The Super Bowl is only a week away, and many of us are scrambling to get recipes together for the big game. I mean, really, the Super Bowl is more about eating than anything else, right? It's often a time when we fill our bellies with tons of sugar, rancid grains, and polyunsaturated oils in the form of junk food - commonly known in this household as frankenfood because it's certainly not real, natural, or meant to be eaten. But, we do have other healthier options, and they don't involve eating celery sticks and carrot juice. Blech! No, thank you. Healthy eating doesn't mean boring eating. Healthy eating means pastured meats, fats like lard, coconut oil, butter, raw nuts and cheeses, fruits, vegetables, wild seafood, whole fat, raw dairy, traditional sourdough, and let's not forget lacto-fermented foods. Healthy eating means flavor, and lots of it! We were given taste buds for a reason, and it wasn't so they could be hoodwinked by artificial flavors. But, back to fermented foods. You've already learned about the benefits of consuming homemade ferments, and yesterday I posted the recipe for making whey. Whey is a vital nutrient in most lacto-fermented foods. Making and eating your own fermented foods gives your family a budget-friendly way to get vitamins, minerals, and probiotics into your bodies. Plus, ferments are just plain delicious, and you don't want to be left out of the fun!
Yes, it's time for you to get a bit adventurous. But, have no fear, the process is actually very easy, and the result? Spicy perfection. I bring you a delicious recipe for something many of us eat: salsa! This is the perfect food to introduce to your friends during the Super Bowl. What party doesn't generally have a bowl of chips with a side of salsa? Or, how about introducing it to your family on Taco Night? So, gather your ingredients and make that whey; you’ll soon be wishing I posted a recipe for homemade tortilla chips!
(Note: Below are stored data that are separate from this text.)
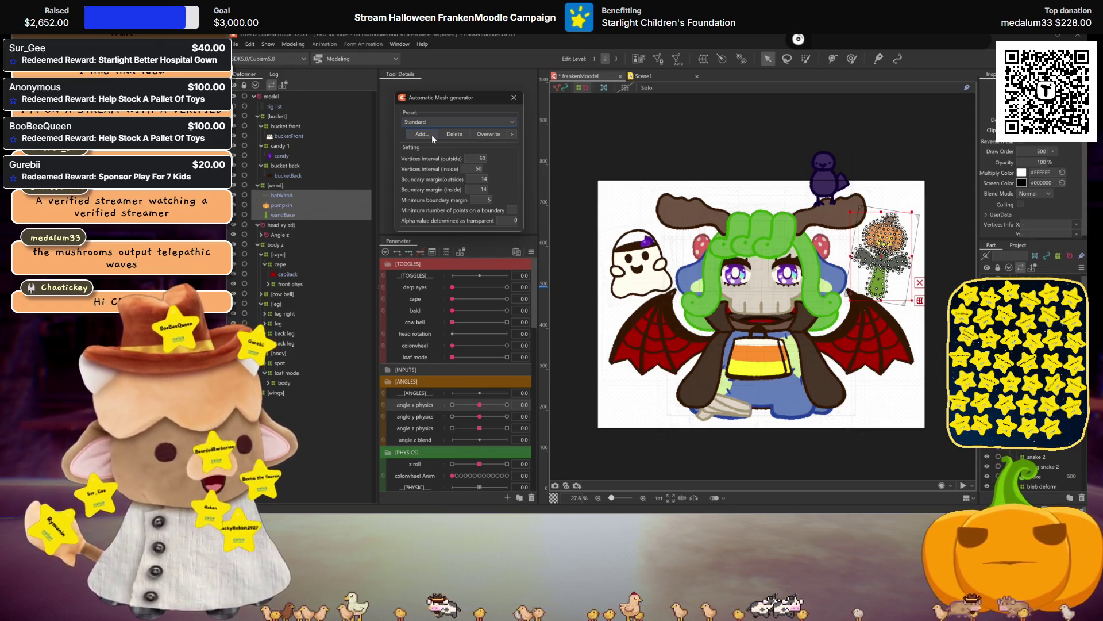
{"action": "left_click", "coordinate": [514, 97]}
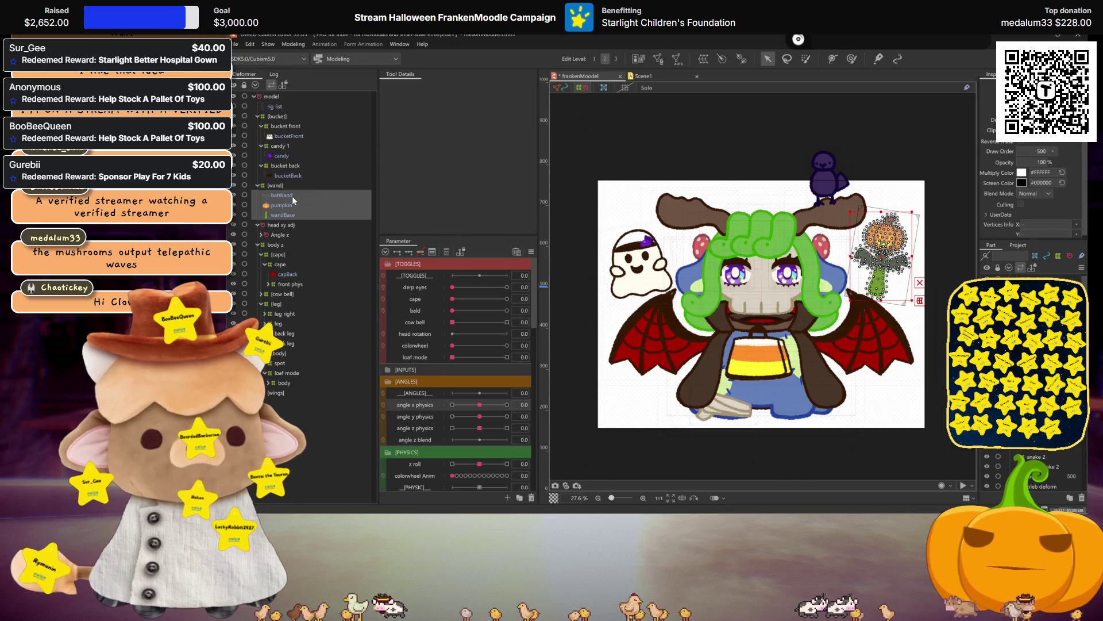
{"action": "left_click", "coordinate": [290, 199]}
{"action": "left_click", "coordinate": [703, 59]}
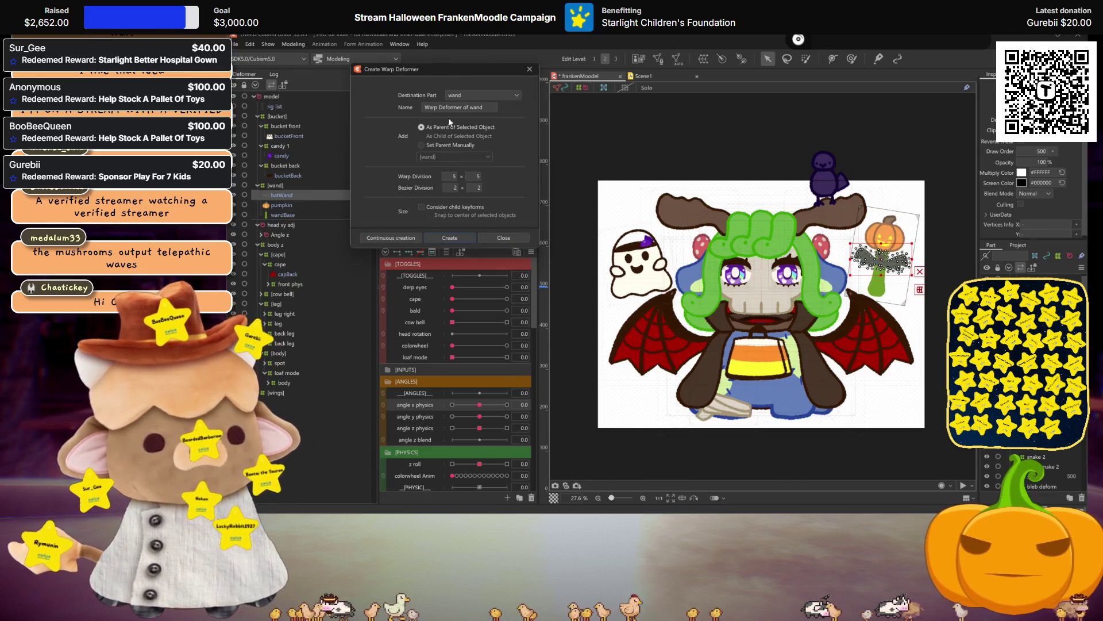
Create warp deformers named 'bat', 'pumpkin' and 'wand' for the wand's three artworks
{"action": "triple_click", "coordinate": [458, 107]}
{"action": "type", "text": "w"}
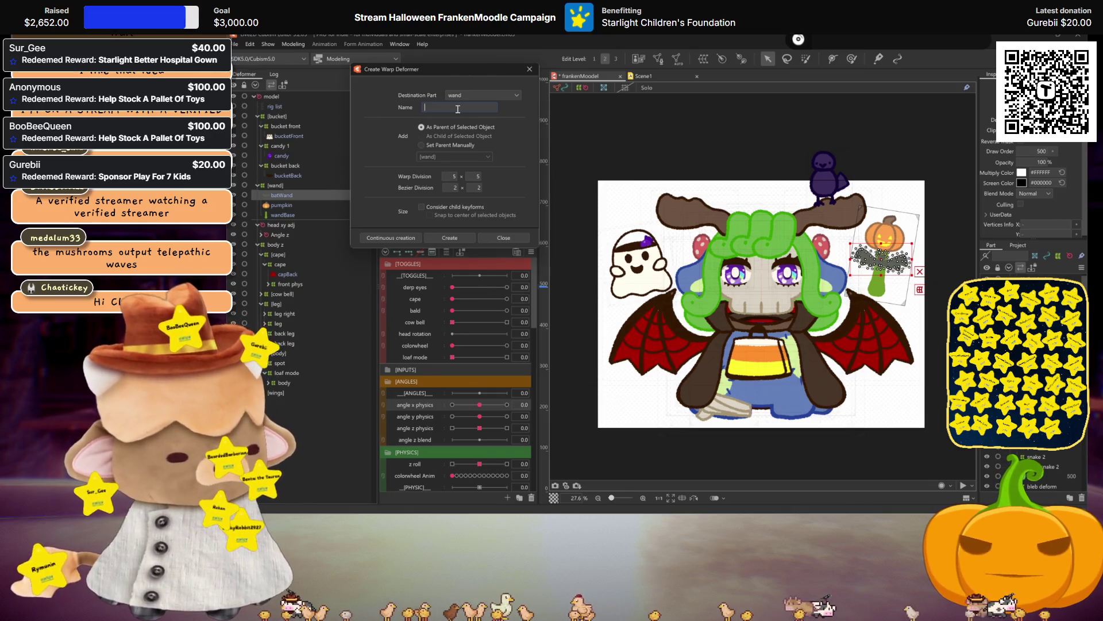
{"action": "type", "text": "t"}
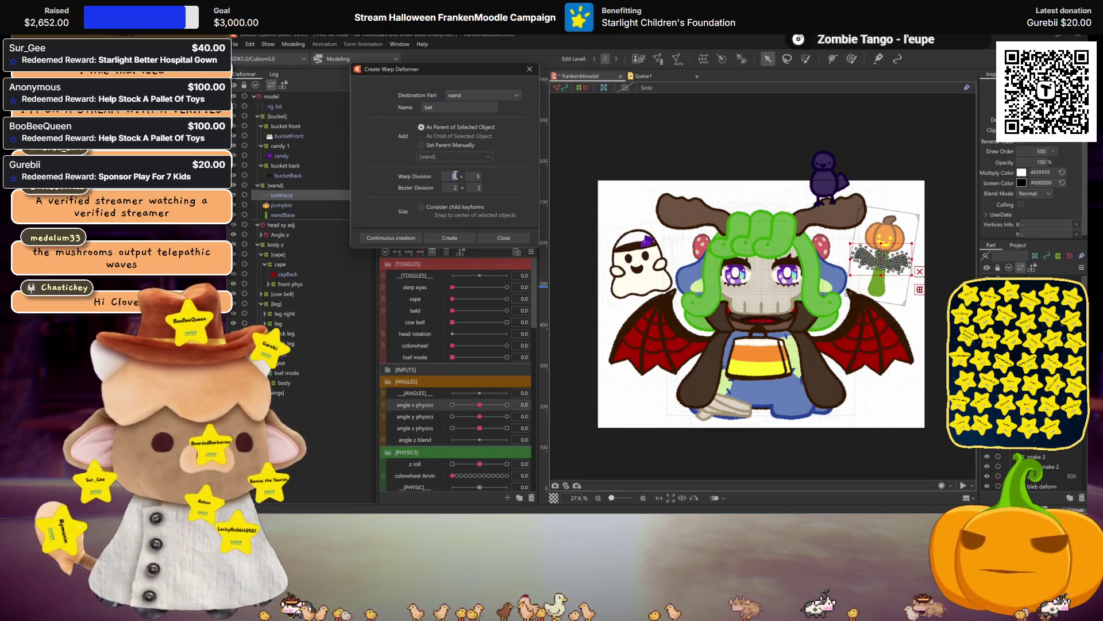
{"action": "type", "text": "10"}
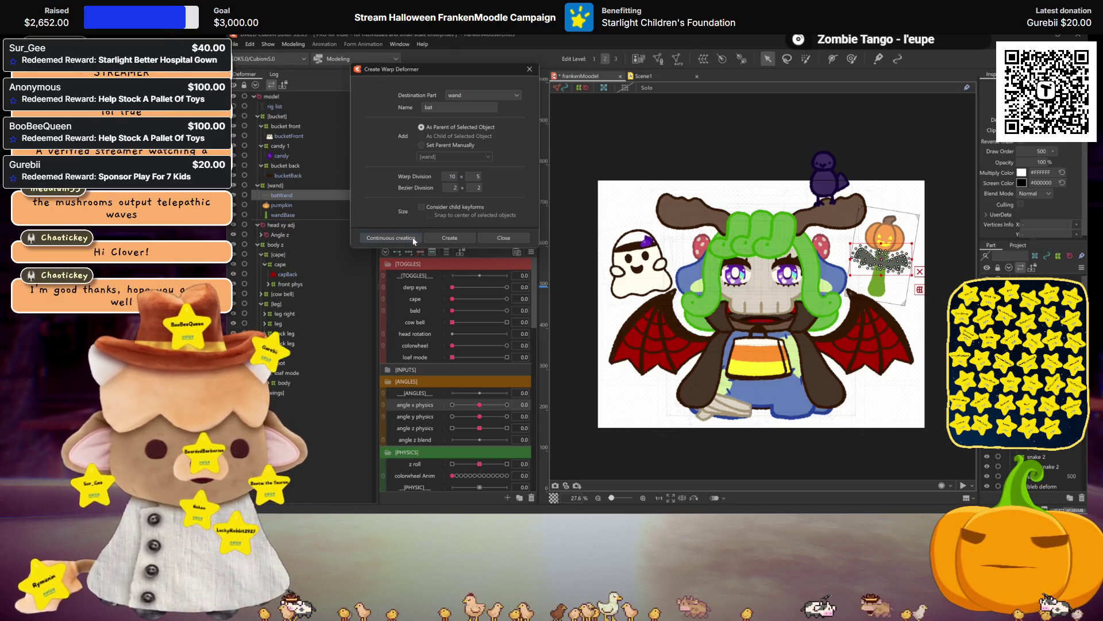
{"action": "left_click", "coordinate": [390, 237]}
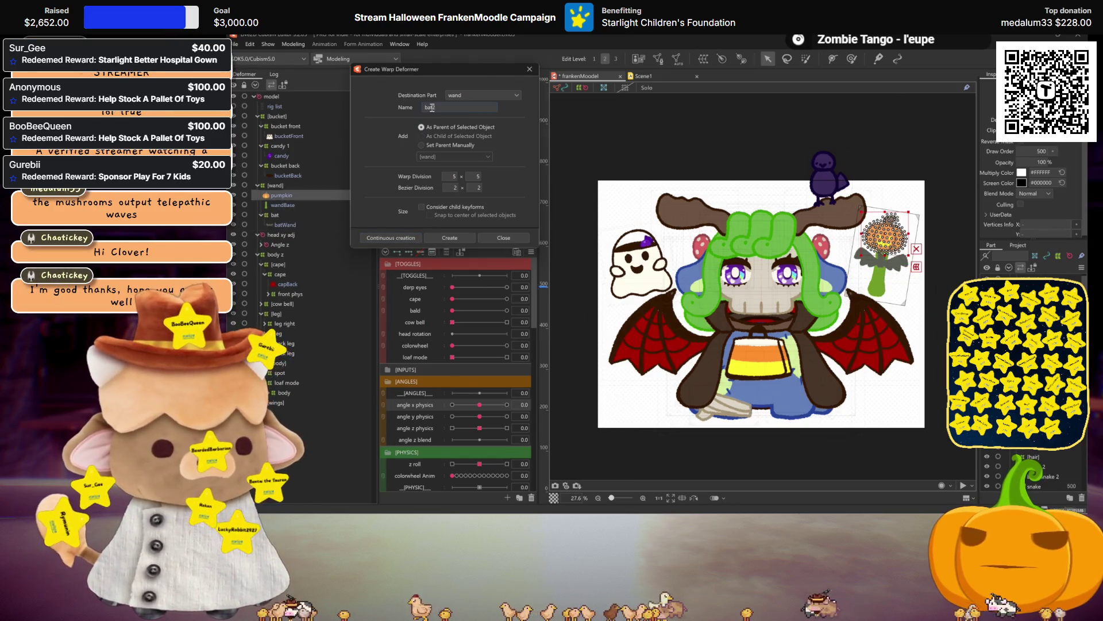
{"action": "type", "text": "pu"}
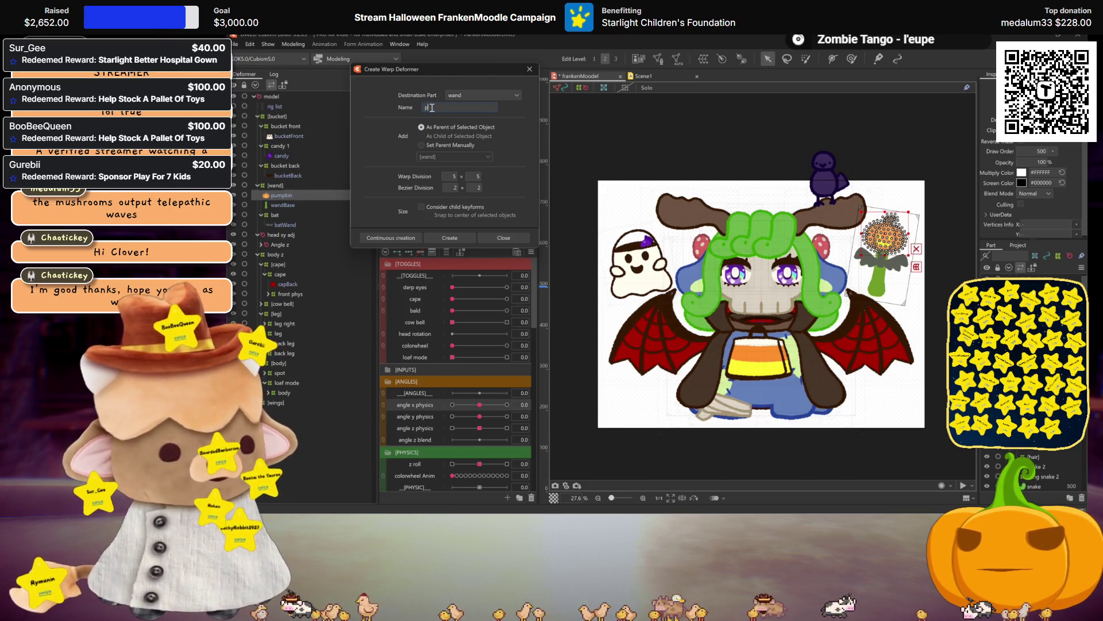
{"action": "type", "text": "mpkin"}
from Nourishing Traditions, by Sally Fallon
Makes 2 quarts
4 medium organic tomatoes, peeled and diced (I usually double this)
2 small onions, finely chopped
3/4 cup chopped chile pepper, hot or mild
6-8 cloves garlic, peeled and finely chopped (optional)
1 bunch cilantro, chopped
1 teaspoon dried oregano
2 lemons, juiced
1 tablespoon sea salt
4 tablespoons whey (if not available, use an additional 1 tablespoon sea salt)
1/4 cup filtered water
1. To peel tomatoes, bring a pan of filtered water to boil. Using a slotted spoon, dip tomatoes in, one or two at a time, for about 10 seconds each. The skin should remove easily.
2. Mix all ingredients together and place in a quart-sized Ball jar. Press down lightly with a meat hammer or wooden pounder, adding more water if necessary to cover the vegetables. The top of the vegetables should be at least 1 inch below the top of the jar.
3. Cover tightly and keep at room temperature for about 2 days before transferring to cold storage.